» **DOCUMENT SEGMENT**
+ + + +

Perhaps (as many of the local LFS ruitinely have them in stock) I will eventually move my single _C. dimerus_ into the 200 and go purchase 4-5 more.

***EDIT***

If I decide to get rid of the Oscar I'll probably up that number to 6-7 more.


----------



## dwarfpike (Jan 22, 2008)

Beautiful placement and driftwood, even the color of the water is nice. Perfect rio ***** tank. My dwarf pikes would love it! :thumb:


----------



## wmayes (Oct 22, 2007)

I LOVE tannins. Just not in the amounts that these three pieces are giving out.


----------



## wmayes (Oct 22, 2007)

I'm also planning on adding three plants. One in between each of the pieces and one of the very left in the back to hide the edge of the driftwood that I had to cut. Not yet sure on fake or real though.


----------



## D-007 (Jan 3, 2008)

Have you got carbon working in there also? It would help you reduce the tannins along with your water changes.

Love those pieces and the placement.

Regards,
D


----------



## marge618 (Mar 12, 2006)

wmayes said:


> I'm also planning on adding three plants. One in between each of the pieces and one of the very left in the back to hide the edge of the driftwood that I had to cut. Not yet sure on fake or real though.


The tank looks good just as it is. I think it will look even better with the added plants.
Please take more pictures along the way so we can follow it's development.

Later,
Marge


----------

+ + + +

Dataset excerpts:
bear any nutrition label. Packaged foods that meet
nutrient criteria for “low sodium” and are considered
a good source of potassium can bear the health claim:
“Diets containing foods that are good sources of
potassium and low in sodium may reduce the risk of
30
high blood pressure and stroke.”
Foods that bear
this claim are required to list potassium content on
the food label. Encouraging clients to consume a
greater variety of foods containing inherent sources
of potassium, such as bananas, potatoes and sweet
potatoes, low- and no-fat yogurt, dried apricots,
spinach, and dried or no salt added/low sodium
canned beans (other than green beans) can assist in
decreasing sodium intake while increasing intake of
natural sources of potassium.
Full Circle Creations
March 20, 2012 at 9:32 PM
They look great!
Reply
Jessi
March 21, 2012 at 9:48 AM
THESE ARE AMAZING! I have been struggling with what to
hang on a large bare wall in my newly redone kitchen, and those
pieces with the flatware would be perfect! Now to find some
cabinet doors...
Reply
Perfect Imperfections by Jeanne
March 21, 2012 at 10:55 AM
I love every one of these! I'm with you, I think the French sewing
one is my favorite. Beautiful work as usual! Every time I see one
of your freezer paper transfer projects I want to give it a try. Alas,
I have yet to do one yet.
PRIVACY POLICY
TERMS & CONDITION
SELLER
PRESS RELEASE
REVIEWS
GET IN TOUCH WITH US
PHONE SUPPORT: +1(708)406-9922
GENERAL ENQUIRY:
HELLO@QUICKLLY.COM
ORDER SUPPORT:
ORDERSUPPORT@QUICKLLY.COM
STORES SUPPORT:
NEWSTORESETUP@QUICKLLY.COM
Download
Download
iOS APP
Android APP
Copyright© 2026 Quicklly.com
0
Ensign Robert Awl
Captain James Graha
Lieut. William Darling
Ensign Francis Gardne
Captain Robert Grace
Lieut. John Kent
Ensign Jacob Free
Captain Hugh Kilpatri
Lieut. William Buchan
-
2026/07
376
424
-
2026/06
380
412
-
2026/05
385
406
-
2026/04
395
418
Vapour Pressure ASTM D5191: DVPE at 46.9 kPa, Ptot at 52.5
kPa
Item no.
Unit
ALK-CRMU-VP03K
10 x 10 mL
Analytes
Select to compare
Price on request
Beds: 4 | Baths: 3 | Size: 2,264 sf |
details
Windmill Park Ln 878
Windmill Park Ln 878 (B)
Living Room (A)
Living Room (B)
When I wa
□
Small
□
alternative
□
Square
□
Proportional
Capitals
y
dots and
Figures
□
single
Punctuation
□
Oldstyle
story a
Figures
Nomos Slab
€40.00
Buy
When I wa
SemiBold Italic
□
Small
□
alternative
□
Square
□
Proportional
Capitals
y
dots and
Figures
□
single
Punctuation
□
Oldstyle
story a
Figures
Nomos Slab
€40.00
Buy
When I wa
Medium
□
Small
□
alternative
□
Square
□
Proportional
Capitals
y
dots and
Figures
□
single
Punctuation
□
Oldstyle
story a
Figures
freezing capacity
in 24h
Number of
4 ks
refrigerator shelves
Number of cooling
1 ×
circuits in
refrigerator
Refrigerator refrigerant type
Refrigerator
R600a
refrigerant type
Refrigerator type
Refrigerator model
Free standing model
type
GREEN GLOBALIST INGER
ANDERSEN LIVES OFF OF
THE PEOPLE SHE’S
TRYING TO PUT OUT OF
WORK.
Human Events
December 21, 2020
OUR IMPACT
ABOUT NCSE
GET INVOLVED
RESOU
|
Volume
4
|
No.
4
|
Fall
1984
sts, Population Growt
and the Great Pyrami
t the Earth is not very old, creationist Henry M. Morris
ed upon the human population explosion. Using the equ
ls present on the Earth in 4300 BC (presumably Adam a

+ + + +

» **TASK REQUIREMENTS**
Please write out everything in the driftwood tank thread above from "The tank looks" down to "follow it's development.", word for word.

» **ANSWER SECTION**
The tank looks good just as it is. I think it will look even better with the added plants.
Please take more pictures along the way so we can follow it's development.